Last week, Mississippi Gov. Haley Barbour announced he would grant two sisters an early release from prison. Gladys and Jamie Scott had both served 16 years of their life sentences for armed robbery. Because life sentences are unusually long for armed robbery, their cause had been advocated by civil rights groups.
There’s very little disagreement about whether they should have been paroled early. But the story was also noteworthy because their release was conditioned on one sister donating her kidney to her other. The sisters had earlier proposed the donation, for what it’s worth.
The Washington Post reported the story with a particular emphasis on the ethics debate surrounding this early release. In fact, the headline for the piece was “‘Conditioned on’ kidney donation, sisters’ prison release prompts ethics debate.” Here’s the basic gist of that ethics debate as presented by the Washington Post:
While Barbour’s decision in the Scotts’ case was lauded by the NAACP, some medical ethicists say they are concerned about the role of the organ donation in the release.
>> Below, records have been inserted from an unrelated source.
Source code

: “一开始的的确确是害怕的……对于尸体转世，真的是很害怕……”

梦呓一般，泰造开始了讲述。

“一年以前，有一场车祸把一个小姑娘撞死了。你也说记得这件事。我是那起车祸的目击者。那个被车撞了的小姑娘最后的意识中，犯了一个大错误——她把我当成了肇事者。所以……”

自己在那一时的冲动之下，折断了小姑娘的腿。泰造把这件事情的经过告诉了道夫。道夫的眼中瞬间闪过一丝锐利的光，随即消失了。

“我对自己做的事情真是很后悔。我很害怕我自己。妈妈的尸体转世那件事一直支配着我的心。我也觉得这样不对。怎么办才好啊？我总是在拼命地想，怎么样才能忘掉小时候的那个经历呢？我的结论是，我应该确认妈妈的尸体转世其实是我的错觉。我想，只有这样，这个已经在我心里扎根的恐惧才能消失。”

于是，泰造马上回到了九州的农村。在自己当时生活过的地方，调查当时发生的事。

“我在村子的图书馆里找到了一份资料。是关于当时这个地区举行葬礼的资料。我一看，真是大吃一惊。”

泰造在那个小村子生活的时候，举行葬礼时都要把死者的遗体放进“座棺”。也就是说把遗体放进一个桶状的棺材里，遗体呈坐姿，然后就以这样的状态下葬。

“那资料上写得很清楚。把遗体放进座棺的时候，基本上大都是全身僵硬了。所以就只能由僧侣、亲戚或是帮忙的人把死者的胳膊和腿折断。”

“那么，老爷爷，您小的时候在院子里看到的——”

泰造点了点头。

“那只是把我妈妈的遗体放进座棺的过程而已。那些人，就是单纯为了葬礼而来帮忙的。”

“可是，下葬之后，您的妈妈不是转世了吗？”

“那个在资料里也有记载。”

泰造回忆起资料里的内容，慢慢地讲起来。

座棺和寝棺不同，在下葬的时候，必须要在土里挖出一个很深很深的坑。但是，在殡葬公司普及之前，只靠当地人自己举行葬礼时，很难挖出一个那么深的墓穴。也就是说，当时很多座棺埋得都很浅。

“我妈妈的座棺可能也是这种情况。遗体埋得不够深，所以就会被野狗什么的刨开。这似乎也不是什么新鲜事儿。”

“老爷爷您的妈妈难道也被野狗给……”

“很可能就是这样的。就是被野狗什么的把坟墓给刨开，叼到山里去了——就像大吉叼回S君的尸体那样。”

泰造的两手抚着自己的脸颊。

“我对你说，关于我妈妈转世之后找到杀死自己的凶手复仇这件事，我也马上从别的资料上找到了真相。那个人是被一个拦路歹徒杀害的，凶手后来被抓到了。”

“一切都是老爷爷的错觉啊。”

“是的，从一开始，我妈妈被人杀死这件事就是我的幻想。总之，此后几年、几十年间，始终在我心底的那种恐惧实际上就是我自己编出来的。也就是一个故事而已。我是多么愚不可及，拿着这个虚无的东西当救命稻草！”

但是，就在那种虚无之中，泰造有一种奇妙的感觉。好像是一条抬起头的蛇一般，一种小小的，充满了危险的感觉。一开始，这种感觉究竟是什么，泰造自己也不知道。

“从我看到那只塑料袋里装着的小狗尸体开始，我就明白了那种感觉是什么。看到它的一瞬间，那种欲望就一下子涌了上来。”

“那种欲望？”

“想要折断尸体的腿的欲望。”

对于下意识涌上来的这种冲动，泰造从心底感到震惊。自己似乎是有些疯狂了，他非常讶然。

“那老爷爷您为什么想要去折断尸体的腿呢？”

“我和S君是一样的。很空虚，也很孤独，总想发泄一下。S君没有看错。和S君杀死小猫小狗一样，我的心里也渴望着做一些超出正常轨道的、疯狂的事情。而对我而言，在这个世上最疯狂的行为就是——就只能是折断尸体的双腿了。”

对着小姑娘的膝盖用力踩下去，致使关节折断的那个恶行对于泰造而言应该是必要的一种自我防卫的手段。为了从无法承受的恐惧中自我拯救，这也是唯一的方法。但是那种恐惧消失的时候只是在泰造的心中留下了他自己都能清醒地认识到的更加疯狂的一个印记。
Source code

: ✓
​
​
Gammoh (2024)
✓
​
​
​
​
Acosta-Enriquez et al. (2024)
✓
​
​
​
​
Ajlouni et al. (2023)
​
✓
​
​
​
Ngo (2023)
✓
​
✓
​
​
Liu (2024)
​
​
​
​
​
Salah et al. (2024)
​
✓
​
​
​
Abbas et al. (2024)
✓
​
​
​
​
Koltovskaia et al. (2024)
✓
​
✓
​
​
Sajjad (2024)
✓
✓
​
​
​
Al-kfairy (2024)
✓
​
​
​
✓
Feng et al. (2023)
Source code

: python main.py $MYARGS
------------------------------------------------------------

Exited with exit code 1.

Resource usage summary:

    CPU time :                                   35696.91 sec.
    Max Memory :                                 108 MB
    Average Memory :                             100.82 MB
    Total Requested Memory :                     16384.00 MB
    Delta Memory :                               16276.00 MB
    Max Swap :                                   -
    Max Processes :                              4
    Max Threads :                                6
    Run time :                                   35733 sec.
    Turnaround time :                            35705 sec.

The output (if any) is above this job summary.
Barbour’s spokesman Dan Turner said the contingency was Gladys Scott’s idea.
“It was something that she offered,” he said. “It was not something that the governor’s office or Department of Corrections or the parole board said, ‘If you do this, we would do this.’ It was not held as a quid pro quo. She offered.”
The medical ethicists say they’re still concerned, even if the donation is voluntary.
“If the sister belongs in prison, then she should be allowed to donate and return to prison, and if she doesn’t belong in prison, then she should have her sentence commuted whether or not she is a donor,” said Michael Shapiro, chief of organ transplantation at Hackensack University Medical Center in New Jersey and chair of the United Network for Organ Sharing’s ethics committee.
The thing that was lacking in the story was much beyond assertions. I wanted to know specifically why Shapiro or other ethicists think there is something wrong with Barbour’s release order. Asserting that it’s wrong isn’t enough.
There were other reasons cited — although they dealt with the unintended consequences of this release order. For instance, if organ donation could result in early release, would that coerce prisoners into donating body parts?
We get close to an explanation later in the piece, after we’re told that medical ethicists and physicians around the country have been debating the issue on list-servs and in conversations. Here’s Arthur Caplan, chair of the department of medical ethics at the University of Pennsylvania:
He said Barbour’s decision potentially interferes with sound medical judgment. Inmates are often not in the best physical shape because of communicable diseases, poor diet and other issues related to health, Caplan said. All of those factors contribute to a person’s readiness for organ donation.
“In our system of getting kidneys from living people we would never coerce them by saying we hope you do this or else,” Caplan said. “You’re in a weird situation where the governor is meddling a little bit into what is basically a medical decision first.”
I just don’t think the full ethical debate was given enough say, nevermind that overtly religious voices are completely absent from the conversation. Via First Things, I found this Center for Bioethics and Human Dignity essay on the ethics of organ donation from 2002. In it Christian bioethicist Dr. Gregory Rutecki writes:
The hallmark ethic of organ donation has always been informed consent. Informed consent must be free of any hint of coercion.
Why is “informed consent” the hallmark ethic of organ donation? Why is consent, informed or otherwise, not even mentioned in the article? What does this case have to do with compensation for organ donation? Why are there no voices from people, such as kidney donor Virginia Postrel, who advocate payment for organ donation?
Were there any other stories that did a better job of answering some of these questions?